Where does "Floor" occur in the listing? Copy every line that holds it.
----- DATA FOR THIS TASK
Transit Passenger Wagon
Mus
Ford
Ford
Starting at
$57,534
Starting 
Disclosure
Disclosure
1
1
----------
----- DATA FOR THIS TASK
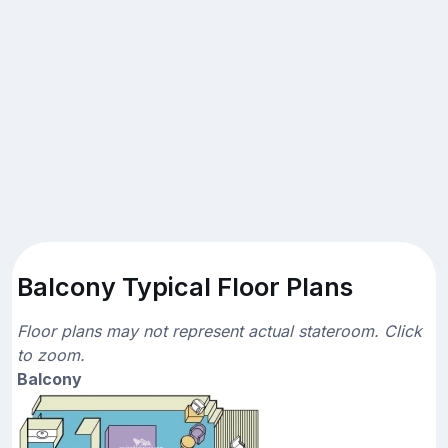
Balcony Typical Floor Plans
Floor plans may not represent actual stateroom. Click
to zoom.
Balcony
----------
**SOLUTION FOR THIS PROBLEM**
Balcony Typical Floor Plans
Floor plans may not represent actual stateroom. Click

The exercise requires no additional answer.